*Ziel der Übung:* Gib die Zeilen wortgetreu wieder, beginnend mit der Zeile, die „Marjorie Taylor Greene“ enthält, und endend mit der Zeile, die „starts blasting Trump“ enthält, beide eingeschlossen.

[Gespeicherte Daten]
============

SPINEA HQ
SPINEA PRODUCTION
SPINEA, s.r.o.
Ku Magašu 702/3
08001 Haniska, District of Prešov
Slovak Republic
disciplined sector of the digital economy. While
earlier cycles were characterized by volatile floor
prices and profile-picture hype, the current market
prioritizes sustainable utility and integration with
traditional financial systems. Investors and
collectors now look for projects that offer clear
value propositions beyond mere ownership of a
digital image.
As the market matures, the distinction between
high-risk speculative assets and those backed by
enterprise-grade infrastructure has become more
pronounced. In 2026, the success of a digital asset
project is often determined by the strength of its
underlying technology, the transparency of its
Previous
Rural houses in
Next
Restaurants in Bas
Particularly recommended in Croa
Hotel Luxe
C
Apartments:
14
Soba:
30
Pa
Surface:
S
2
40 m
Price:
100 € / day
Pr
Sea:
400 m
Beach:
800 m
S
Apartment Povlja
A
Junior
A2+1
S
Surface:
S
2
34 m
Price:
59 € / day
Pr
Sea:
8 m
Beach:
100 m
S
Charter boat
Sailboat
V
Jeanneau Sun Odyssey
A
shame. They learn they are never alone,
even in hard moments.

============

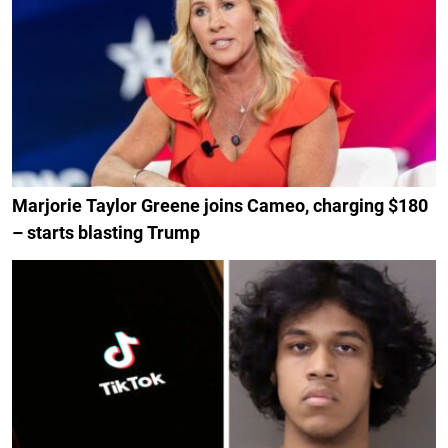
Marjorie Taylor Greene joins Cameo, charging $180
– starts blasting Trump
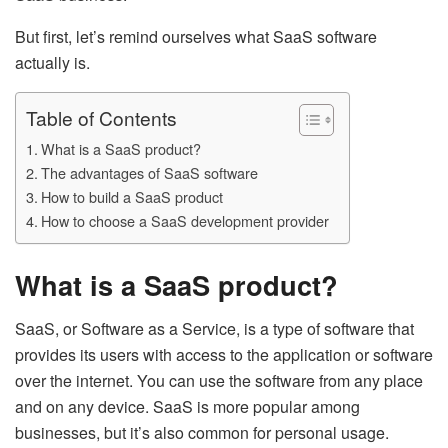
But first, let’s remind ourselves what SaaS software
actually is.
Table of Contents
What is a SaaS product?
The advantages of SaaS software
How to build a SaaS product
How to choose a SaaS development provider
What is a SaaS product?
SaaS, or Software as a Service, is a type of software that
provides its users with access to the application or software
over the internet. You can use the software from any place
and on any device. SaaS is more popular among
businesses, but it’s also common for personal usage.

============

*Lösung:*
Marjorie Taylor Greene joins Cameo, charging $180
– starts blasting Trump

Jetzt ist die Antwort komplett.